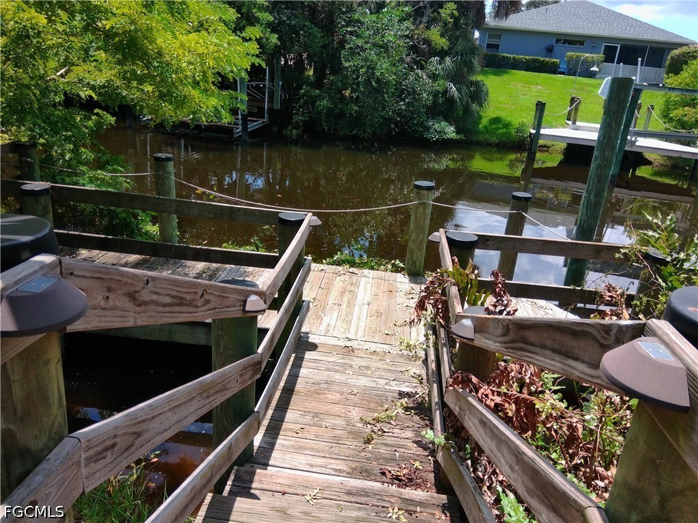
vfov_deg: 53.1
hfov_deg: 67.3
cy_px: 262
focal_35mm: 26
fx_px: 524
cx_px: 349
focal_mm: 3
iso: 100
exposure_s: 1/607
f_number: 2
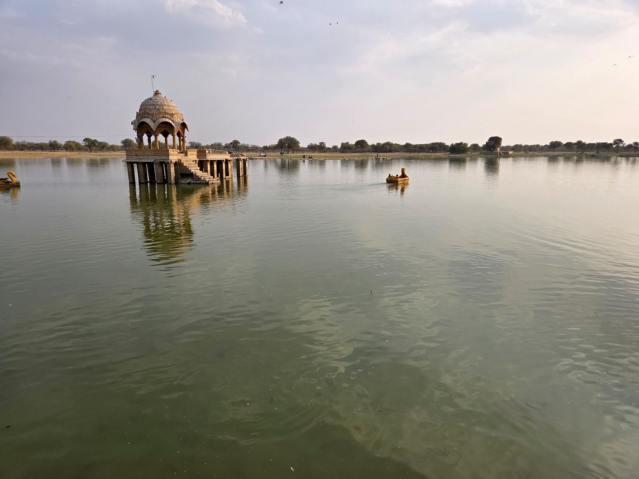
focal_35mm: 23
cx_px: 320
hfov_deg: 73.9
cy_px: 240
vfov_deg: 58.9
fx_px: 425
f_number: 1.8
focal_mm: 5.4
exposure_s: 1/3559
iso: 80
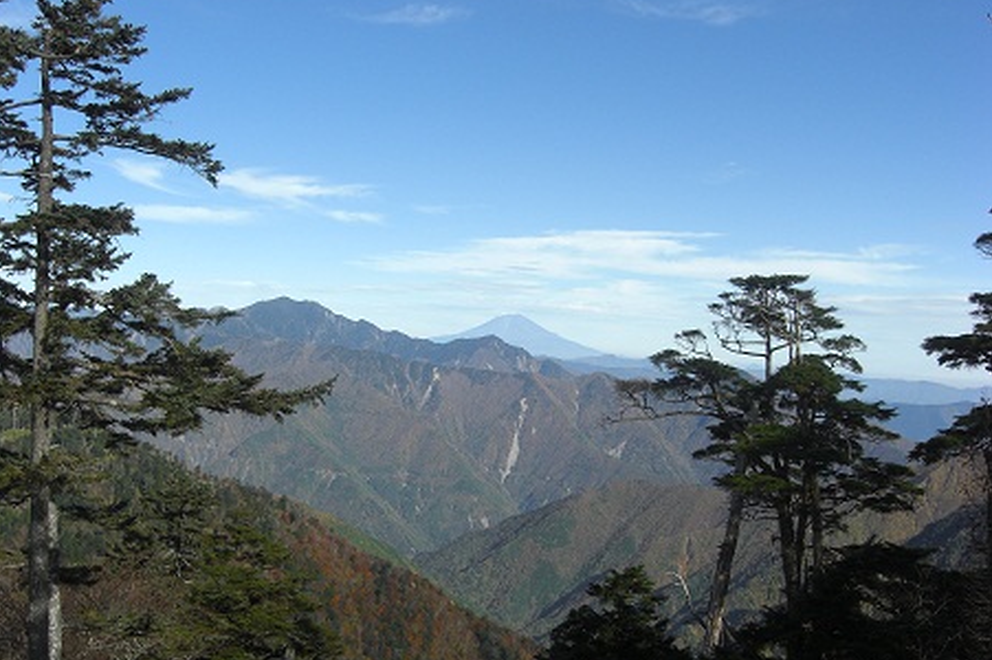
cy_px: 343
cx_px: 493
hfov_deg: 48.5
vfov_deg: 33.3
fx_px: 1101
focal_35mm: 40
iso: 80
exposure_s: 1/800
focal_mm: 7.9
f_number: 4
...
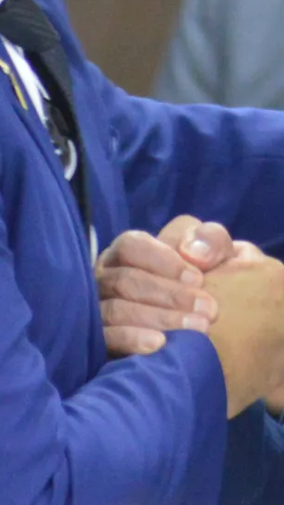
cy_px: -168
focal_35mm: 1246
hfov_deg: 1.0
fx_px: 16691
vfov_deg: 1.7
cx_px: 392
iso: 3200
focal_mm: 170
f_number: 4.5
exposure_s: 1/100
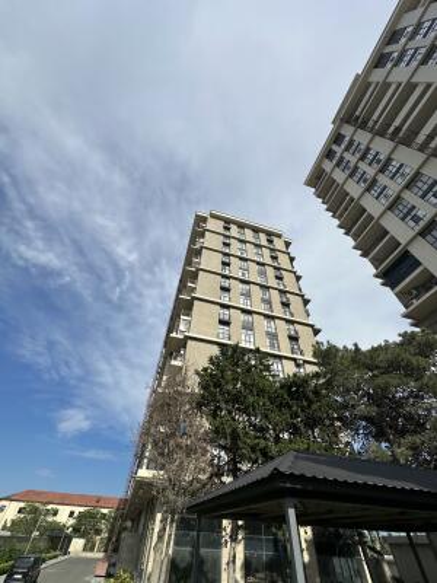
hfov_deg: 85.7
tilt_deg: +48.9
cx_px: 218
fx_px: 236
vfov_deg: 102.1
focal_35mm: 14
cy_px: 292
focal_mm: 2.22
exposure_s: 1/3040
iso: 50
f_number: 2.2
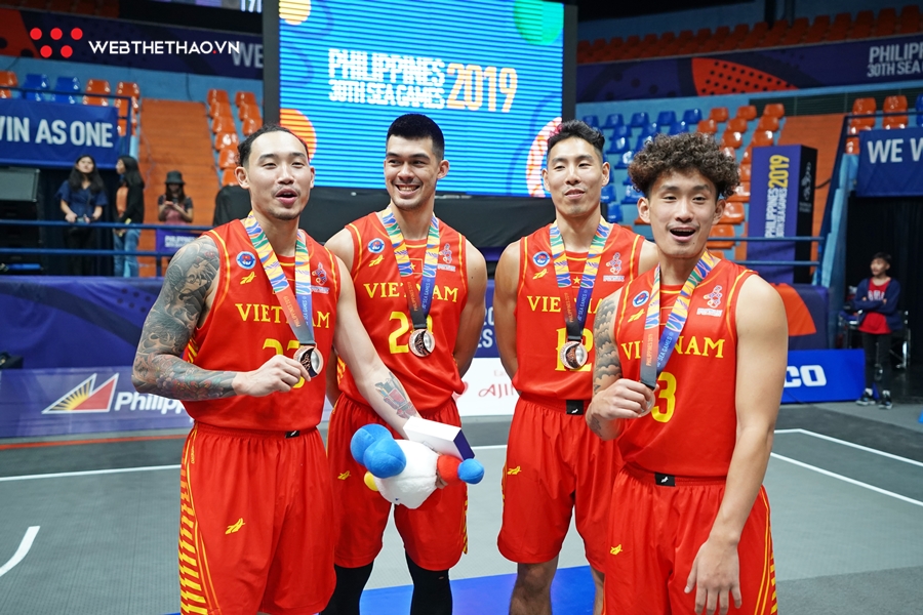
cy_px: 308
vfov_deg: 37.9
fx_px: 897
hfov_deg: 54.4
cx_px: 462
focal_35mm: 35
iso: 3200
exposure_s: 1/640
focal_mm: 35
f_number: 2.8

▸ About this exercise: The result should be an exact copy of only the lines above from the one that holds "exposure_s: 1/3040" through the one that holds "f_number: 2.8", both ends included, without pictures.

▸ Result:
exposure_s: 1/3040
iso: 50
f_number: 2.2
cy_px: 308
vfov_deg: 37.9
fx_px: 897
hfov_deg: 54.4
cx_px: 462
focal_35mm: 35
iso: 3200
exposure_s: 1/640
focal_mm: 35
f_number: 2.8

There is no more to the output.